::: AVAILABLE DATA :::
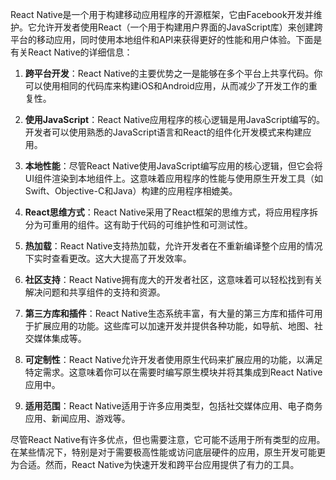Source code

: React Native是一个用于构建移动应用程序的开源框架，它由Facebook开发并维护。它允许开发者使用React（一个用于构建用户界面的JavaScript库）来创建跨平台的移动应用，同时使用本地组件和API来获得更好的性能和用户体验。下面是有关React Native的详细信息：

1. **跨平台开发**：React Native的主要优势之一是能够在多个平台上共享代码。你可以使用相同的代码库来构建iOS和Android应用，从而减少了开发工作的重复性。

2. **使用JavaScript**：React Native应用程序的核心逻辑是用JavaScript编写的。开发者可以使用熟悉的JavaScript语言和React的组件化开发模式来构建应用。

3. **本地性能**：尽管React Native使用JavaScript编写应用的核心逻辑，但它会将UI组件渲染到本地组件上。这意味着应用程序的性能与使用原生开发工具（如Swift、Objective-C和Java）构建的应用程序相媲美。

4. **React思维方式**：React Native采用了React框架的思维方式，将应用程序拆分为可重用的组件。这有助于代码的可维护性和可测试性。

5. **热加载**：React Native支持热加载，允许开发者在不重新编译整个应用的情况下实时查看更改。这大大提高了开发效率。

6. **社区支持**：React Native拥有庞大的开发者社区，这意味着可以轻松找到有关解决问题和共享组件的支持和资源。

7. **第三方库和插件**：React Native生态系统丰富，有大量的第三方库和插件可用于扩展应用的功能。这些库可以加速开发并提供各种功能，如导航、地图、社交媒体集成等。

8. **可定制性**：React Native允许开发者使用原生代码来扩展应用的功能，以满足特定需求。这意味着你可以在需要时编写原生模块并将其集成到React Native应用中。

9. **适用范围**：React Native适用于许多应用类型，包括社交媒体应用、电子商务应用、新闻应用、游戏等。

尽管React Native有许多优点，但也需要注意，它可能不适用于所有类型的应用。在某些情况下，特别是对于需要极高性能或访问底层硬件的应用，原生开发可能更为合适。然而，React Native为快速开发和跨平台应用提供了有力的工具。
:::
::: AVAILABLE DATA :::
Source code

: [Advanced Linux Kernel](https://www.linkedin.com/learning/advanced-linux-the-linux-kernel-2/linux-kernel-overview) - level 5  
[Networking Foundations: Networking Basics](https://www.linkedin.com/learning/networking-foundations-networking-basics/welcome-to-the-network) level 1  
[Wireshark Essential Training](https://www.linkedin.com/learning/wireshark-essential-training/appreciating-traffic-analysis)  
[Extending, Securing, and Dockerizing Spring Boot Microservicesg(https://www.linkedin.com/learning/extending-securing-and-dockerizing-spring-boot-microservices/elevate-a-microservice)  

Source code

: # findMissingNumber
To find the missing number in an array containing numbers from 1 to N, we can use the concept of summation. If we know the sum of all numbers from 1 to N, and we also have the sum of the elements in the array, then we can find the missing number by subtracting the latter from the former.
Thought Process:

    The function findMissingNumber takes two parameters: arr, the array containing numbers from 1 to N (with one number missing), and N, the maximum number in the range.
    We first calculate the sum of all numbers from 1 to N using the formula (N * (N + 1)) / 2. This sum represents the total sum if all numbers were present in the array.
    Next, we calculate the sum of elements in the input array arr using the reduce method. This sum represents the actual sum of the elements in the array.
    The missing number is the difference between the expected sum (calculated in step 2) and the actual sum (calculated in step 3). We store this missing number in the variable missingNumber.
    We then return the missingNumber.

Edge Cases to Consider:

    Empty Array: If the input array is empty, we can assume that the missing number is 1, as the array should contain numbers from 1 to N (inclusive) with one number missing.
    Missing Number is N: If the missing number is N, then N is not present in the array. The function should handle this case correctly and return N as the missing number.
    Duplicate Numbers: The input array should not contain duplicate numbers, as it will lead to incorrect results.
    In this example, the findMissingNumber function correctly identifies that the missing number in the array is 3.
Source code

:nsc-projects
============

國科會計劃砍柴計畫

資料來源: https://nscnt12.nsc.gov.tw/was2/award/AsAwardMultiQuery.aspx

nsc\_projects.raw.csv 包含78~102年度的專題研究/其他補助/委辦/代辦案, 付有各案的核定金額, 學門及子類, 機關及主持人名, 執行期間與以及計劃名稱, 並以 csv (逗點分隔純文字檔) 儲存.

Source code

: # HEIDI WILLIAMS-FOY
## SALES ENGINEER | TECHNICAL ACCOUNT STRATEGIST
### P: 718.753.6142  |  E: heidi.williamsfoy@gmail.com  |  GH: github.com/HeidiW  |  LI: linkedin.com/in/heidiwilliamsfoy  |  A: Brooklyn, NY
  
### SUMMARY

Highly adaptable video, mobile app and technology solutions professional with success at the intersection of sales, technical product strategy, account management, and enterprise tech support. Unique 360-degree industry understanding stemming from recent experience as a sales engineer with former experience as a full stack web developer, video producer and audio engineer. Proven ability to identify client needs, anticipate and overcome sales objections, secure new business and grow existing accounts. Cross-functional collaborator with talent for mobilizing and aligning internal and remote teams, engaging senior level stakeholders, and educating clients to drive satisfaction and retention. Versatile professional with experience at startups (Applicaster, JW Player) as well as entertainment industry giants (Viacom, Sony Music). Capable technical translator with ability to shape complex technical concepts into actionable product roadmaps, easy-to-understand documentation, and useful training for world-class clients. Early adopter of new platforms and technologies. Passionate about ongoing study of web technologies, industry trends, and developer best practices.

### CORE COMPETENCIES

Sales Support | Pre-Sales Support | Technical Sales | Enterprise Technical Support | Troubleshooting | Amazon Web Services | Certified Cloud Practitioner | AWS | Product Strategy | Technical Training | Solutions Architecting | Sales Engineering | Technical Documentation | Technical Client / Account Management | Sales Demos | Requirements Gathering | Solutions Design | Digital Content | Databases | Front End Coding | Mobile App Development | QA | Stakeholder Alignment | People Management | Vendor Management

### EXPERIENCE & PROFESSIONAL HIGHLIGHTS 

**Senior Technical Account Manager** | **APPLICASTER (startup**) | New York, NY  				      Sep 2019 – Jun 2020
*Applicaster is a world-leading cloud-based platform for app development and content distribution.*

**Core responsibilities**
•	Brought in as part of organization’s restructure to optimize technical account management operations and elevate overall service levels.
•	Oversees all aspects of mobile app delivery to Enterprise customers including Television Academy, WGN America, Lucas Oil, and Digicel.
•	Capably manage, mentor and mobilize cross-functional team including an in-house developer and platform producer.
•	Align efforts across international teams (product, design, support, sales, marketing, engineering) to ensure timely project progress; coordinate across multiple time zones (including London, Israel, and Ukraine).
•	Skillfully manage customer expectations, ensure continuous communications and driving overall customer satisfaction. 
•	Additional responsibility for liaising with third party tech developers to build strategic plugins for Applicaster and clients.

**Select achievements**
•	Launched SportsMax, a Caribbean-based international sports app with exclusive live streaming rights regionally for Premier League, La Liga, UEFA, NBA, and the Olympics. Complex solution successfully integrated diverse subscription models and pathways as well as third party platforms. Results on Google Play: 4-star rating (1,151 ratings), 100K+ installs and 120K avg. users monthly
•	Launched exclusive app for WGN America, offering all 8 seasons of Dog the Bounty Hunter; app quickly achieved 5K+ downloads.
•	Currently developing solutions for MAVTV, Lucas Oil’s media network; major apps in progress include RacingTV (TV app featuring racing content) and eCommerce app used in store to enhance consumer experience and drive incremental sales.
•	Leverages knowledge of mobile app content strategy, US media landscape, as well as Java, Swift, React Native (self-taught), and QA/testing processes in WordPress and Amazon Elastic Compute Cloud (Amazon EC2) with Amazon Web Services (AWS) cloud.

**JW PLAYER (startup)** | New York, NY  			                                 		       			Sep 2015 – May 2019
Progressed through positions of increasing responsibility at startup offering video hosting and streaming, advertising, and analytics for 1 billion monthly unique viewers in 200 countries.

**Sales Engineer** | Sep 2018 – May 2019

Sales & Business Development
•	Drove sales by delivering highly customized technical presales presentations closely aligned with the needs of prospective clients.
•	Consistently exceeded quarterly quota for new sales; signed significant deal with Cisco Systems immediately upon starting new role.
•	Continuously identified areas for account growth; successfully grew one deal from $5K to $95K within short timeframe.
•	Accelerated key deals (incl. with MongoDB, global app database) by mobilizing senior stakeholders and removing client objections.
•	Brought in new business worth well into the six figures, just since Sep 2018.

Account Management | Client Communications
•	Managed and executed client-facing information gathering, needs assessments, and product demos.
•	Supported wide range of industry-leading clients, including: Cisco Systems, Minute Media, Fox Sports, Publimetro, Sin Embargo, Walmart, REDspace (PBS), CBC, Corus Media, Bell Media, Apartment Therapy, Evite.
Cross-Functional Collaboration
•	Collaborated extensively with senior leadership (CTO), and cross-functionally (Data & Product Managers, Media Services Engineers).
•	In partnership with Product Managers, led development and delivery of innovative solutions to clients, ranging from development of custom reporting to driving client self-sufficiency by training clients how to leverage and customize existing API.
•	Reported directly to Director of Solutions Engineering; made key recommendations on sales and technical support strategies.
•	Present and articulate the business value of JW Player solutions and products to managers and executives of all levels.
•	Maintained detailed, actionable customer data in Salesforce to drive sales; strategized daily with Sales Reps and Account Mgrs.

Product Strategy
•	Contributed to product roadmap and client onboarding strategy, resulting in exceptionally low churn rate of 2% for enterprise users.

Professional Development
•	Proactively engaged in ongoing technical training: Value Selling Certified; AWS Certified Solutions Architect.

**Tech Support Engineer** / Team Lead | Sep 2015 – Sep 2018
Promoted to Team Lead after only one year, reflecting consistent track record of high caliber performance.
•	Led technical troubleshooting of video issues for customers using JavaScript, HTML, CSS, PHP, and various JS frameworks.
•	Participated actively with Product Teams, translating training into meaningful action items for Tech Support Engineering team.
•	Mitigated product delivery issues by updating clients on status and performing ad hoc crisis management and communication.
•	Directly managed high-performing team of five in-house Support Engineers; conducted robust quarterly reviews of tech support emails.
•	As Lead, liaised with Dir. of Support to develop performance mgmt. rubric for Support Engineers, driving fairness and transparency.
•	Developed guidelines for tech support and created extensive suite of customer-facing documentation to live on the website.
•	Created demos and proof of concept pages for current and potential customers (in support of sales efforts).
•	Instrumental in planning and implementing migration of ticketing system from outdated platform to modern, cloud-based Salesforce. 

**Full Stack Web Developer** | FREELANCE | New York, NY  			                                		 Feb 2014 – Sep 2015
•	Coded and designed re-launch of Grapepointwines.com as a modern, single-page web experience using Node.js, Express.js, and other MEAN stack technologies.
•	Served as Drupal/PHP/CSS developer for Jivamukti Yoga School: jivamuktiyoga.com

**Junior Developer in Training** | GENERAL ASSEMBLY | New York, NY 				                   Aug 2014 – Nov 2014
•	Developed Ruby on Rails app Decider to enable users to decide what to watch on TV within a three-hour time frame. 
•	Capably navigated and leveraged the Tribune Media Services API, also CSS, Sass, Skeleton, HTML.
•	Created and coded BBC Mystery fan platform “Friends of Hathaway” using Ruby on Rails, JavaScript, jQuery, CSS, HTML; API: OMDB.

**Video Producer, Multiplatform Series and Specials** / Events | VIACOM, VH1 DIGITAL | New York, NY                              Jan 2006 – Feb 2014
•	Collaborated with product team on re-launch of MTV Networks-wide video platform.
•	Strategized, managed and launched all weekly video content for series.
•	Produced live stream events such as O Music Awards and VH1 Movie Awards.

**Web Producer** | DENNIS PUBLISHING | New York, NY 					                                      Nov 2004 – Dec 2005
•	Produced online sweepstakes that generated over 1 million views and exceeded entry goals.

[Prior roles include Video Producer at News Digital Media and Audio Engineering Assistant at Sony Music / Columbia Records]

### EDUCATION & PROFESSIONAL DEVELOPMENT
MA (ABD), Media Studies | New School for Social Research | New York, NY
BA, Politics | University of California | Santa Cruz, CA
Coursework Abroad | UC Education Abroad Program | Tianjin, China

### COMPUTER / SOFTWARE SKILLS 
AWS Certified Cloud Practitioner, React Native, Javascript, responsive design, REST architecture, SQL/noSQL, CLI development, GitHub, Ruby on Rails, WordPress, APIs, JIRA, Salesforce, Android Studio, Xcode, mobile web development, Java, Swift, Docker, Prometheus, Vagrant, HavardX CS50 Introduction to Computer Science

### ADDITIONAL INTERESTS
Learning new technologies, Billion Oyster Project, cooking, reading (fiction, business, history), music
:::
[TASK GOAL]
Copy the listing text word for word, starting at the line containing "### ADDITIONAL INTERESTS" and ending at the line containing "Learning new technologies, Billion".

[SOLUTION TO THE EXERCISE]
### ADDITIONAL INTERESTS
Learning new technologies, Billion Oyster Project, cooking, reading (fiction, business, history), music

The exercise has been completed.